Henway Twingo said...

Thanks, 2nd Anon, for the backhanded compliments, I suppose. However, clarity isn't the pure domain of the male, in case that's why you called me "Sir."

It struck me odd to hear your call for unemotional critique of art in the same paragraph as your decrying people for not caring enough about tragedies semmingly unrelated to this topic, like "little kids" getting "raped." Many worthy things merit emotional responses, great art being one, but this particular artwork didn't make me feel much more than fatigued and discouraged about the state of art and art education. I felt significantly less about the message within the work, that being too obvious and simplistic to get beneath my surface at least.
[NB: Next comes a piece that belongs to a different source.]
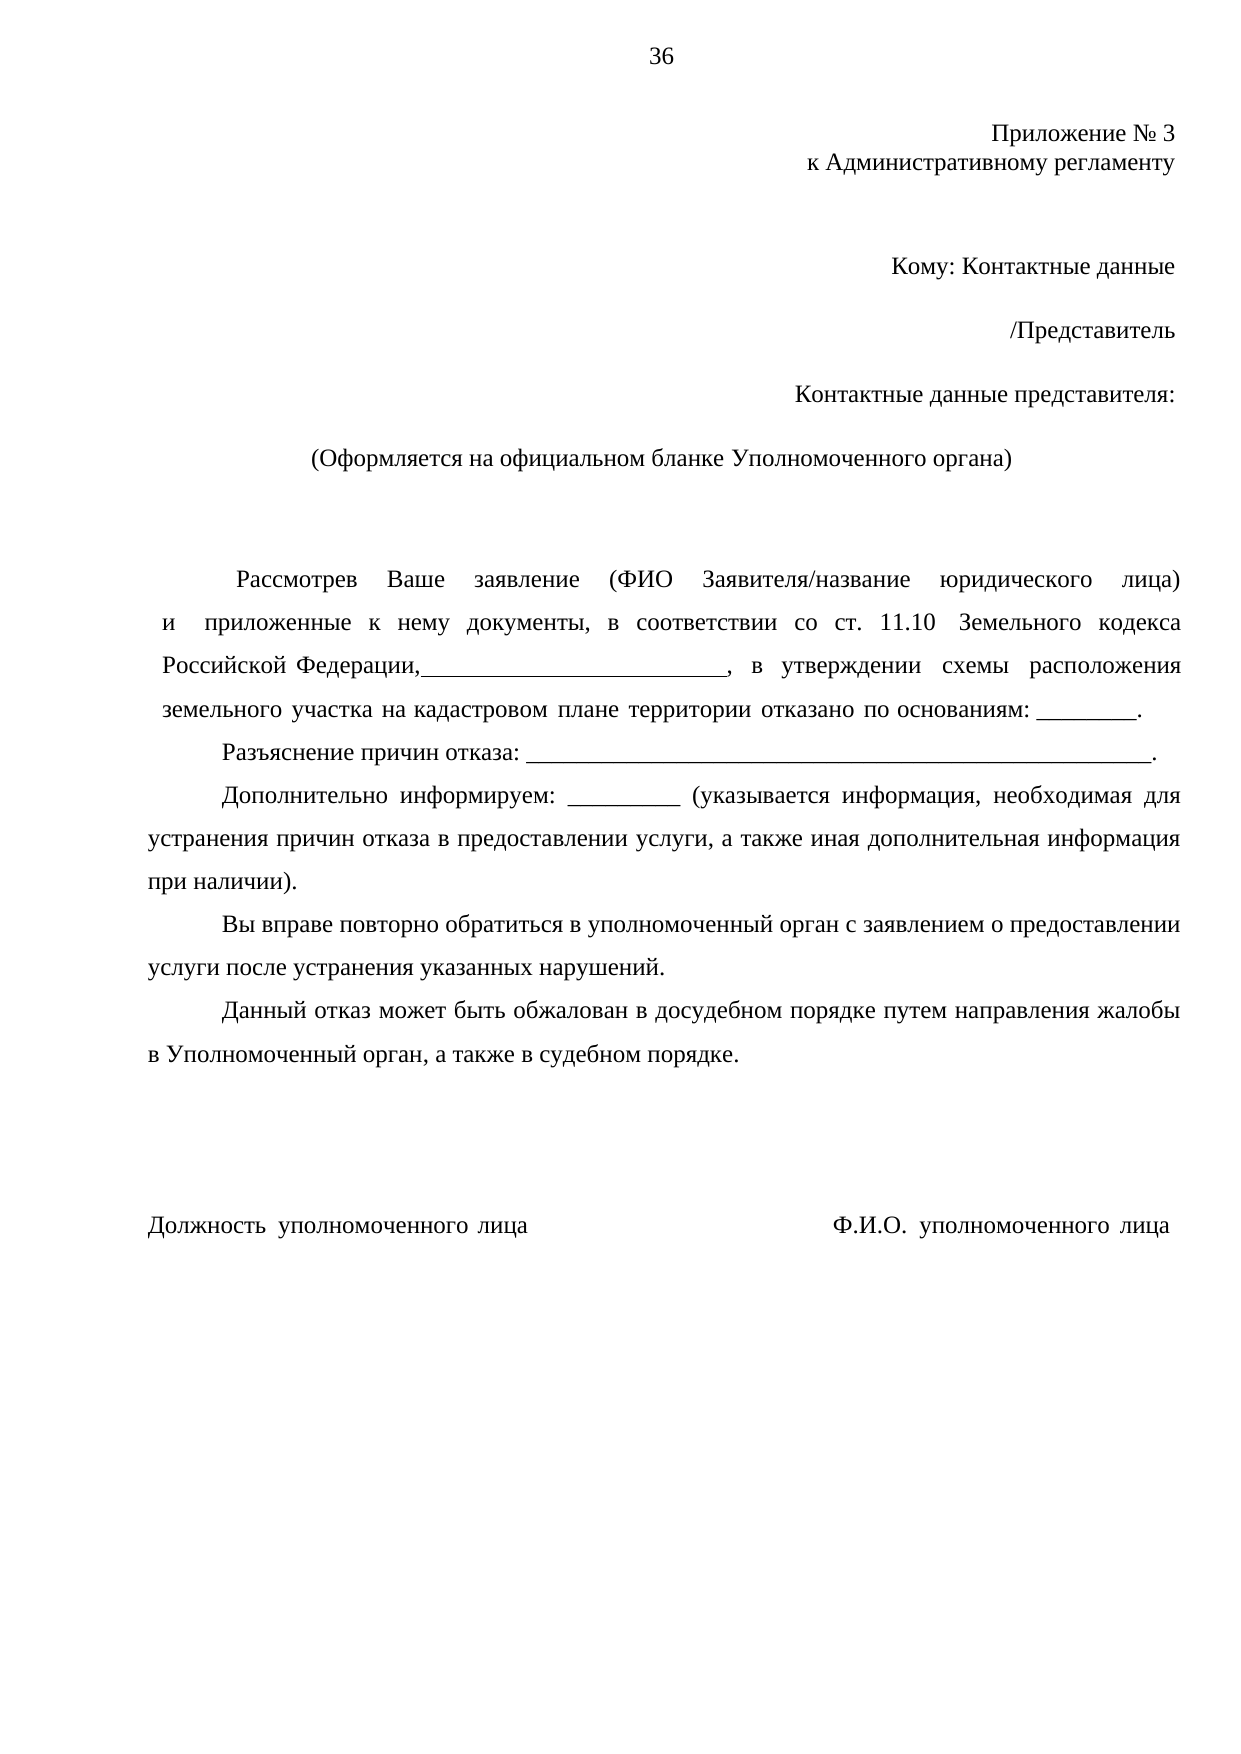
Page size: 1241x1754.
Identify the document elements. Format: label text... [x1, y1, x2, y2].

In addition to thinking the world owes an artist a platform, there is another common misunderstanding today. That is: The Artist has the right to say whatever he wants, but Viewers don't have the right to their own opinions or responses. In this fallacious utopia, wise artists deliver the message of suckitude to others unlike them, and those who are different simply accept the artist's view is the right one. No debate, no reasoning, no discussion, no back talk. If Gentry implies you're a poor fat loser, deal with that truth. "Chew on that." If you disagree with his assessment, you're liable to be branded a censoring, fascist, ignoramus art-denier. That this has become the state of discourse today really does elicit sadness from me.

If Gentry's art is directed toward the "hillbilly town," it shouldn't require a viewer to have "a true knowledge of any artist critique" (assuming I've deciphered correctly what that is). If a viewer IS required, as you imply, to have a significant background in art (I have one, for what that's worth), to be allowed a perspective on Gentry's work, then his artwork truly is elitist. In this case, the art's purpose could only be sharing among the in-crowd, who've been pre-qualified to opine, our superior, mocking disdain of overweight poor people. That would be petty, condescending, and disgusting, but I don't buy that rationale, much as Gentry might wish now to disqualify his detractors.
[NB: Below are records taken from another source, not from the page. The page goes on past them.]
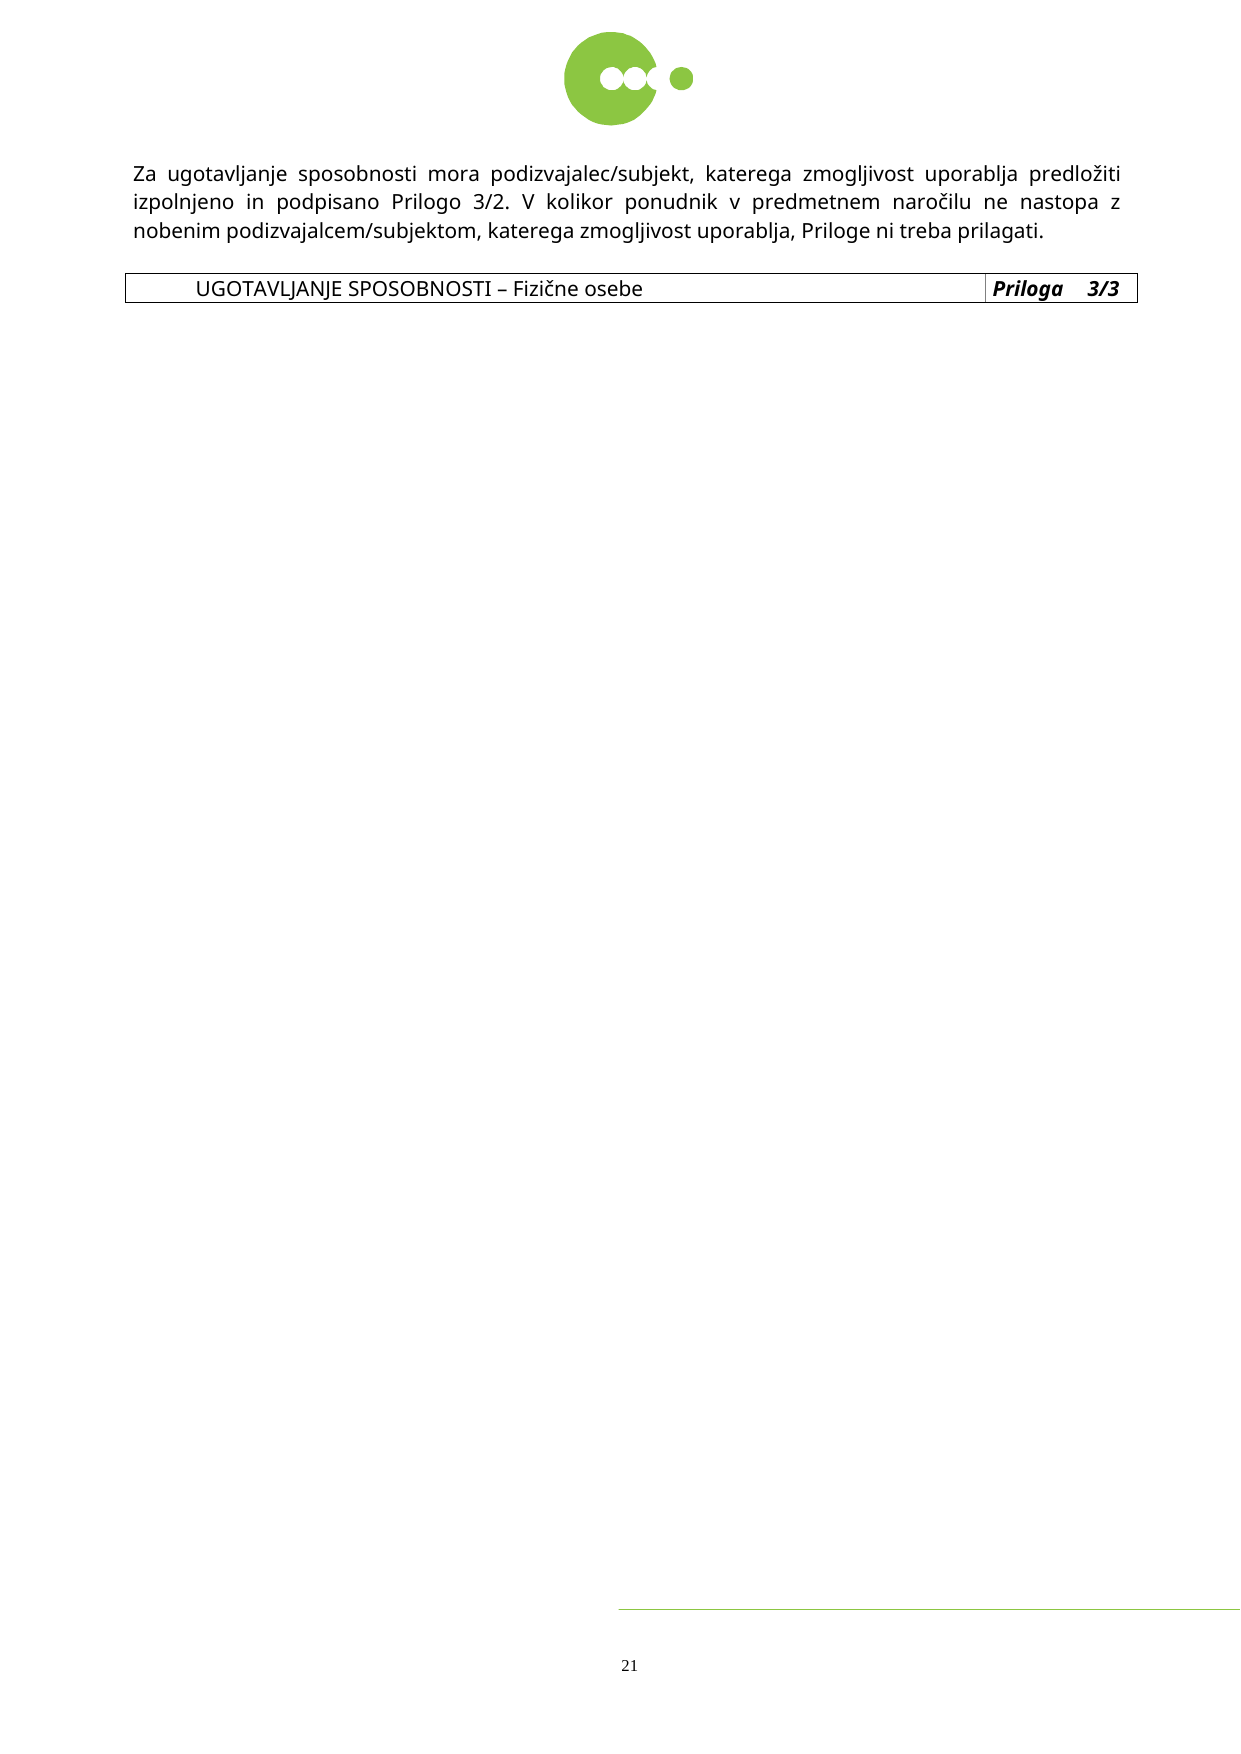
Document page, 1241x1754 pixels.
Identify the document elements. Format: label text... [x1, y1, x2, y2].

table_header [126, 274, 188, 302]
table_header UGOTAVLJANJE SPOSOBNOSTI – Fizične osebe [188, 274, 985, 302]
table_header 3/3 [1080, 274, 1137, 302]
table_header Priloga [986, 274, 1080, 302]
text Za ugotavljanje sposobnosti mora podizvajalec/subjekt, katerega zmogljivost uporablja predložiti izpolnjeno in podpisano Prilogo 3/2. V kolikor ponudnik v predmetnem naročilu ne nastopa z nobenim podizvajalcem/subjektom, katerega zmogljivost uporablja, Priloge ni treba prilagati. [133, 159, 1122, 244]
No, I don't believe Gentry meant the exhibition as an inside joke for slender New York art critics alone. I believe he used the populist symbols and simple messaging, because he's making a BIG point to people, the doltish and massive masses, whom he believes aren't smart enough to "get" subtler ones. He may even be enjoying a lengthy insult, in which case, the art's as insubstantial as I suspect, as juvenile as calling someone poopy-head, and well deserves to be disregarded as puerile.

I, for one, believe that most Americans are clued-in to the relationship between calorie-dense foods and weight-control/health issues. My critique wasn't of someone being the messenger of bad news or misusing flags, a fact which I thought I'd made quite clear. However, if one's art isn't focused on the aesthetic, technical, or personal, but seems purely an indictment of (the rest of) society, other individuals in that society may disagree with the message or methods.

Every art viewer becomes a critic of sorts, and art with a message for the masses, as this surely must be considered, has to be brave enough to confront how the masses- even those as unqualified as myself-respond.

I do, actually, have other things to write about, over 450 posts of other non-Gentry stuff so far. I'm going back to that groove.